Activity in India's manufacturing sector expanded at the fastest pace in five months in March as output and new orders accelerated, according to the Nikkei Manufacturing Purchasing Managers' Index, which also showed price pressures easing.
The index, compiled by IHS Markit, rose to 52.5 in March from 50.7 in February, the third month in a row that is has been above the 50 mark which separates growth from contraction.
Output and new orders sub-indexes rose to their highest since October 2016, suggesting the world's fastest growing major economy has largely recovered from Prime Minister Narendra Modi's shock decision in November to demonetise high-value currency notes.
The move caused huge disruptions to daily life and businesses in the largely cash-based economy.

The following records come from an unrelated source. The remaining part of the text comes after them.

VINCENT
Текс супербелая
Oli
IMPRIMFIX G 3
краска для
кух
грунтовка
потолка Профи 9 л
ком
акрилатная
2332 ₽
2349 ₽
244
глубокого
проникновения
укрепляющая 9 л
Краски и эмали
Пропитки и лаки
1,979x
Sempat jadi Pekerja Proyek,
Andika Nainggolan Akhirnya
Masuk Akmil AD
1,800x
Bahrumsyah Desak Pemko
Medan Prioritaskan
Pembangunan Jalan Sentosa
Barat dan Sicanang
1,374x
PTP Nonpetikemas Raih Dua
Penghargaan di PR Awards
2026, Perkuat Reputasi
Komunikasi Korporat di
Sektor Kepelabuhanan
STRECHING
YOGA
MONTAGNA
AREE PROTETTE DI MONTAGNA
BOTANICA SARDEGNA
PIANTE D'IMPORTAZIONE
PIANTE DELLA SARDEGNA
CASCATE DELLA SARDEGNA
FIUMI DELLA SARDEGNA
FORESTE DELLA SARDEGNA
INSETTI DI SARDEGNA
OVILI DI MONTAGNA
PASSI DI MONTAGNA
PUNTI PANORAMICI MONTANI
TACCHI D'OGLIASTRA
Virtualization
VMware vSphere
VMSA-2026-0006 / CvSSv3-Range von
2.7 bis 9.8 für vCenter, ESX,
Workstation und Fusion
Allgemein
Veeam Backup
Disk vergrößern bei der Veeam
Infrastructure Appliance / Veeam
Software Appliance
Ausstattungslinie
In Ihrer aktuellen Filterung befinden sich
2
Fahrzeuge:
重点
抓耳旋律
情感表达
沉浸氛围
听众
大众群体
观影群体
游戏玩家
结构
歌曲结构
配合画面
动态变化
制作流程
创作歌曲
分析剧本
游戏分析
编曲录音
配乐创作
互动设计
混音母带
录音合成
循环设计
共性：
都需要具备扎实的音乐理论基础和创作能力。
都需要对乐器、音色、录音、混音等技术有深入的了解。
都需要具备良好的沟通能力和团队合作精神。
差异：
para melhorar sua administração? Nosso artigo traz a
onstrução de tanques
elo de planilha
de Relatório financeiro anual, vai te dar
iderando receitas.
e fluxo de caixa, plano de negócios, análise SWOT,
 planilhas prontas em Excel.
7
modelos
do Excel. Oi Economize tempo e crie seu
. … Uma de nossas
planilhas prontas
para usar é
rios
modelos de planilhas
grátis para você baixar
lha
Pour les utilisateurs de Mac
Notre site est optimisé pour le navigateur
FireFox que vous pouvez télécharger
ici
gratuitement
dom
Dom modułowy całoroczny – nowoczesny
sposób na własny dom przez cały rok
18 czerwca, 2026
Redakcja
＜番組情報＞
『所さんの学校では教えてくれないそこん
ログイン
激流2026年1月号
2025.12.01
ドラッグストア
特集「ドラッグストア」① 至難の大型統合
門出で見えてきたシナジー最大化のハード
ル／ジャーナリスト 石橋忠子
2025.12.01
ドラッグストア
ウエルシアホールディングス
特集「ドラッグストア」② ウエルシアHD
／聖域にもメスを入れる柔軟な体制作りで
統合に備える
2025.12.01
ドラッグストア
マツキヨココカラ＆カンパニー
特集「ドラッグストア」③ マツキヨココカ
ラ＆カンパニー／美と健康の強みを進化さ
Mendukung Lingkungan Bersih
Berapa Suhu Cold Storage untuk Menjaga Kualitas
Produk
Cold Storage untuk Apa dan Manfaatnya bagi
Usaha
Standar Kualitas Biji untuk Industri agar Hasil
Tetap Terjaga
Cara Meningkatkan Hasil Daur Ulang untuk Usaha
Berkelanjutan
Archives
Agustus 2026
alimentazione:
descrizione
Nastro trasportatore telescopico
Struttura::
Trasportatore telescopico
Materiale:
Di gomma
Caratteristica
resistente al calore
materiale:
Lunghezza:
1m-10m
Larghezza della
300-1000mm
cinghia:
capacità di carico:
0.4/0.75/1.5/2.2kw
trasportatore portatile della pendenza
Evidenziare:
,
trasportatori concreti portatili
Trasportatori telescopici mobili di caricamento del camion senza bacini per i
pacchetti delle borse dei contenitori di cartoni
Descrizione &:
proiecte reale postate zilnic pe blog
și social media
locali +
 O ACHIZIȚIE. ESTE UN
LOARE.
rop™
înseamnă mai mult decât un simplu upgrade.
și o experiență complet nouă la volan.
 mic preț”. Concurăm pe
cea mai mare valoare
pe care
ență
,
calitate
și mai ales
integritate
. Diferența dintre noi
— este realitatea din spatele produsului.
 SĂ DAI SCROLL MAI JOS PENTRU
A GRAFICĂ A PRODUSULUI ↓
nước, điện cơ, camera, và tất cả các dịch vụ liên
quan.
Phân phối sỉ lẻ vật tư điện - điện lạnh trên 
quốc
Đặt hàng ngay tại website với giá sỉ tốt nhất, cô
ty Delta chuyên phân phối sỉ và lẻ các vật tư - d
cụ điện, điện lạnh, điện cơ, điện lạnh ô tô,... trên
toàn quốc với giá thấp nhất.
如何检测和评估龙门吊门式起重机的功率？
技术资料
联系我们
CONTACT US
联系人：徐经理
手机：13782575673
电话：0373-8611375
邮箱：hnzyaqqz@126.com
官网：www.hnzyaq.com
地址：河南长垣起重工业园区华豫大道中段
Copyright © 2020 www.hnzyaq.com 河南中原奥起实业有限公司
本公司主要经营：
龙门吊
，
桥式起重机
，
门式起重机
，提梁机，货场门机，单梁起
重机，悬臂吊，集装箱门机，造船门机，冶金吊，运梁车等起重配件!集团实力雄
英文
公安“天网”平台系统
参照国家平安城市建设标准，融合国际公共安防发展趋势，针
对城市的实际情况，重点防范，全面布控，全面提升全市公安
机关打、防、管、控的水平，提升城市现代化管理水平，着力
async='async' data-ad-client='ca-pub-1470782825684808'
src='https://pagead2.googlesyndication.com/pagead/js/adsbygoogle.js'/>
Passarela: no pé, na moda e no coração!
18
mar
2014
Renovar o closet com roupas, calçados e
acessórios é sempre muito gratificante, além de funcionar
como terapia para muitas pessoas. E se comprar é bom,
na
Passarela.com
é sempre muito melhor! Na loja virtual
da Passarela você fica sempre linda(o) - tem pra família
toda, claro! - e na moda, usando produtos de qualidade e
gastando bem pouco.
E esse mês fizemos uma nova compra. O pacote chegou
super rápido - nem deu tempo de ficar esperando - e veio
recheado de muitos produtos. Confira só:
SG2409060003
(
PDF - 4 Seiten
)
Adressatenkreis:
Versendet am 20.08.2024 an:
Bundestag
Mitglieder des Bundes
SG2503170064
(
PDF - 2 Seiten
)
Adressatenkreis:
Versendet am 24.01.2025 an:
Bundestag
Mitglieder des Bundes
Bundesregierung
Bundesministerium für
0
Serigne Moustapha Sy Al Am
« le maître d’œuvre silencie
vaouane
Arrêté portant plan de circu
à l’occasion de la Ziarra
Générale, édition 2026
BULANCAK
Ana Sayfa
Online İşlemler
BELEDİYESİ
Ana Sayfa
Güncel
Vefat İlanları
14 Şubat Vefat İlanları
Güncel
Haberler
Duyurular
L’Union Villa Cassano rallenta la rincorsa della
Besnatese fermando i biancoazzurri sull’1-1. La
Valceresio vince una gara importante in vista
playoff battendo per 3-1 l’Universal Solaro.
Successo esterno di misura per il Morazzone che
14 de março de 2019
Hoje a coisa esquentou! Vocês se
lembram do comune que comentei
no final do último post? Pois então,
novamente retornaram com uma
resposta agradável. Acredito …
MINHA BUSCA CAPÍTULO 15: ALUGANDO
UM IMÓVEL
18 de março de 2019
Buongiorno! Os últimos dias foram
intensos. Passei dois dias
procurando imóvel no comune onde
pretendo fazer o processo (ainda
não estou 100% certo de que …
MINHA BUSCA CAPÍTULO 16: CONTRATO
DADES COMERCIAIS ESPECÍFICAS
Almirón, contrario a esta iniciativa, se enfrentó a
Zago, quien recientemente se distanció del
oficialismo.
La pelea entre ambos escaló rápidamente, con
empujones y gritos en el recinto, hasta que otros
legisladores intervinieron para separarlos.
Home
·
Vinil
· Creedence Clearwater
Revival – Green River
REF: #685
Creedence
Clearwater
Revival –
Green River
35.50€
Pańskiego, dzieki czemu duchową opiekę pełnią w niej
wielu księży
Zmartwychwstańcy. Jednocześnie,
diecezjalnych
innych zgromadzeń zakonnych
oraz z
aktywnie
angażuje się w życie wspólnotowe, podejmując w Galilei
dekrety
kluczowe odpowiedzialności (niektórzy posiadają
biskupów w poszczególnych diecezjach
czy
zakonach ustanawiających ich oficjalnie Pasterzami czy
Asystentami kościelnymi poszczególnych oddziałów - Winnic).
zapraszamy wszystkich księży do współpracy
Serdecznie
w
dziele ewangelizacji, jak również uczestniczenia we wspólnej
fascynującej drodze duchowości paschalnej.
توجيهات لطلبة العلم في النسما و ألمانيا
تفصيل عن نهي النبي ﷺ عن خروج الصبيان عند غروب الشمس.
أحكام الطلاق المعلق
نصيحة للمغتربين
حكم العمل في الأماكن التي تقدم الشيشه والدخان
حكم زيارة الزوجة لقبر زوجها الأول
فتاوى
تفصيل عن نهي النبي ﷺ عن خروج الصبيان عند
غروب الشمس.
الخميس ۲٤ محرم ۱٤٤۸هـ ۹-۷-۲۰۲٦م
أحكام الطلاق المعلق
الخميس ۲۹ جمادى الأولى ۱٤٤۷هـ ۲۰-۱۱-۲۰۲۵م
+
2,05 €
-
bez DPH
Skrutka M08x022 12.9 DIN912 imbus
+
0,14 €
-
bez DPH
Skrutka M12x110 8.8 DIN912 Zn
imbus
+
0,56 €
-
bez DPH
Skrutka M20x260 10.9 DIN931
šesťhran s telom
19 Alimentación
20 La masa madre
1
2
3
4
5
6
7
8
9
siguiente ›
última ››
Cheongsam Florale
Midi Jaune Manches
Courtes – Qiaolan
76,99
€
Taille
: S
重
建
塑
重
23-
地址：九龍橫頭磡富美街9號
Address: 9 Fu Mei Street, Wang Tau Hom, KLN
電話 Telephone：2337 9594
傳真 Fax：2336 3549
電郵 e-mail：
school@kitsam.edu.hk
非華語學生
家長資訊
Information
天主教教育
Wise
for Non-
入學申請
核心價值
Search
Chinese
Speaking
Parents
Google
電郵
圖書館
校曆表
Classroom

The survey also showed encouraging signs on the inflation front, which has come squarely back on the central bank's radar in recent months.
"The favourable demand environment was supported by relatively muted inflationary pressures. Given that input costs rose at a softer pace, a whopping 96 per cent of goods producers kept their selling prices unchanged over the month," said IHS Markit economist Pollyanna De Lima.
Input prices rose at a slower pace compared to February, and there was a corresponding slowdown in the pace of output price rises as well, which likely helped increase demand.
The new orders index rose to a 5-month high of 53.6 from 51.3 the previous month.
Inflation picked up pace in February to 3.65 per cent, after slowing in the previous month to 3.17 per cent, its lowest in at least five years, but it was still below the central bank's 4 per cent target.
The Reserve Bank of India shifted its stance to neutral from accommodative and kept the policy repo rate unchanged at 6.25 per cent in its February meeting, opting to wait for more clarity on inflation trends and the impact of demonetization.
Economic growth for the October-December quarter came in at 7.0 per cent, a bit slower than the 7.4 per cent in the previous quarter but much faster than the 6.4 per cent expansion forecast by economists in a Reuters poll, many of whom had expected a sharper hit from the cash crunch.
The lower house of parliament on Wednesday passed key legislations paving the way for implementation of a nationwide goods and services tax (GST) from July, which is expected to spur economic growth by 1 to 2 percentage points.
Most manufacturing and services items will be taxed at standard rates of 12 per cent and 18 per cent under the four-slab GST structure.